• _Extracted text_
# # # # #
Coding scenarios & workspaces
Define a task and grading recipe, and run a sandboxed coding agent against a real git workspace.
A coding scenario is a reusable definition for sandboxed coding tasks. It specifies the starting repository (workspace seed), the task to perform (instruction and setup), and the grading policy (scorers). When a task is seeded from a scenario, the platform materializes a git-backed working tree inside the run's sandbox, commits a baseline, lets the agent edit files, then grades the diff.
Scenarios apply only to code agents. A workspace seed on an External HTTP agent is rejected because execution occurs on your own infrastructure, not in the graded sandbox. See Coding agents for the agent side, and Register a sandbox agent for custom images and agent code.
Frozen at seed time
When a task is created from a scenario, the scenario definition is deep-copied and frozen into that task seed. There is no scenario version history by design. Reproducibility is provided by the per-task snapshot.
# # # # #
• _Information given_
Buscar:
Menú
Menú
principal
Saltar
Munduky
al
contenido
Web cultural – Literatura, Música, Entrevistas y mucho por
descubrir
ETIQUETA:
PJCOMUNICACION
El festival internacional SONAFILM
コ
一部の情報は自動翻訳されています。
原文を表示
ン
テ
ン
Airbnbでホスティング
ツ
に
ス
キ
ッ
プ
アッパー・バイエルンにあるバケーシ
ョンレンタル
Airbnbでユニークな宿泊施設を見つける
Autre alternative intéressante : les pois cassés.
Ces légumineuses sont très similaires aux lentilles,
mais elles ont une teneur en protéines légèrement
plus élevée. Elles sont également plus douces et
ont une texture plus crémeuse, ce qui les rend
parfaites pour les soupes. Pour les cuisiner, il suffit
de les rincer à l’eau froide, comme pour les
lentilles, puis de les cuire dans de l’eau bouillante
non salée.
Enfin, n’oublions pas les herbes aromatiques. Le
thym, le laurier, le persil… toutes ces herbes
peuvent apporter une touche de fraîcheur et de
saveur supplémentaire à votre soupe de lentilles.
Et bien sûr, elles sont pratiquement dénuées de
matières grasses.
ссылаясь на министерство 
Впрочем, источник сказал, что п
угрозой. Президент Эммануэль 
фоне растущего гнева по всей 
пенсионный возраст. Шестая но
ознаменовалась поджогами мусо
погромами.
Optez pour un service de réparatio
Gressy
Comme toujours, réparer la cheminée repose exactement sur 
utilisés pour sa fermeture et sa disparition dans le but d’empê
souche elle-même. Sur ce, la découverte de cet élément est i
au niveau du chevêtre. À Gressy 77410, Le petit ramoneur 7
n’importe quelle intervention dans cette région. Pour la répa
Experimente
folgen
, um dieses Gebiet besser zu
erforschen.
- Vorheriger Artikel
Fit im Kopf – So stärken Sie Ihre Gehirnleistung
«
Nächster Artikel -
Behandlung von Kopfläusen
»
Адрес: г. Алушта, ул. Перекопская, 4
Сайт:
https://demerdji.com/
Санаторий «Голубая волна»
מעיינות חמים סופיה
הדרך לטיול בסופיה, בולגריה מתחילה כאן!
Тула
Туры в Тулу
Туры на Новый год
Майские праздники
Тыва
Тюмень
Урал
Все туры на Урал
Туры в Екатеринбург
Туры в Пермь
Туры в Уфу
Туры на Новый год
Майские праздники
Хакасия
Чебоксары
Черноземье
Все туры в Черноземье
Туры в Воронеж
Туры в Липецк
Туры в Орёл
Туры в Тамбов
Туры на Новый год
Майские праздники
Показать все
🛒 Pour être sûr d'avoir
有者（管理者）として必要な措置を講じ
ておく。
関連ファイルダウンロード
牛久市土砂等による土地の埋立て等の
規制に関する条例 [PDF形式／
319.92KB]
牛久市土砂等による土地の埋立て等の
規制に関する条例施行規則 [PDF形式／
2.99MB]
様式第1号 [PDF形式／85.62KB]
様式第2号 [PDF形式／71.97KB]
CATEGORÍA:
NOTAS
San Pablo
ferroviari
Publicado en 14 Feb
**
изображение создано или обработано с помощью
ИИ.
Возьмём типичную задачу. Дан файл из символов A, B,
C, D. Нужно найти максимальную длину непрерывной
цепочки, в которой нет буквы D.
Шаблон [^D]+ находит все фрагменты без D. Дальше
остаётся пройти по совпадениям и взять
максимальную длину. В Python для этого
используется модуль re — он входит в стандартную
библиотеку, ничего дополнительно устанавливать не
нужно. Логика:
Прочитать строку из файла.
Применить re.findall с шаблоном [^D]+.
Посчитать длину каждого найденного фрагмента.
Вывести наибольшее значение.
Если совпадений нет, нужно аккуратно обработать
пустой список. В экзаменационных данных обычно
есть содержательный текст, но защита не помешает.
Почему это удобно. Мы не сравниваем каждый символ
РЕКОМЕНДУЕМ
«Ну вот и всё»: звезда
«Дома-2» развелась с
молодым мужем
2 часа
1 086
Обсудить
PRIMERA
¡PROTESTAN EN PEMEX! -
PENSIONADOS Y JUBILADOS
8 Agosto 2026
# # # # #
• _Directions_
Please copy out the coding scenarios text word for word, starting at "A coding scenario" and ending at "the per-task snapshot.".

• _Written solution_
A coding scenario is a reusable definition for sandboxed coding tasks. It specifies the starting repository (workspace seed), the task to perform (instruction and setup), and the grading policy (scorers). When a task is seeded from a scenario, the platform materializes a git-backed working tree inside the run's sandbox, commits a baseline, lets the agent edit files, then grades the diff.
Scenarios apply only to code agents. A workspace seed on an External HTTP agent is rejected because execution occurs on your own infrastructure, not in the graded sandbox. See Coding agents for the agent side, and Register a sandbox agent for custom images and agent code.
Frozen at seed time
When a task is created from a scenario, the scenario definition is deep-copied and frozen into that task seed. There is no scenario version history by design. Reproducibility is provided by the per-task snapshot.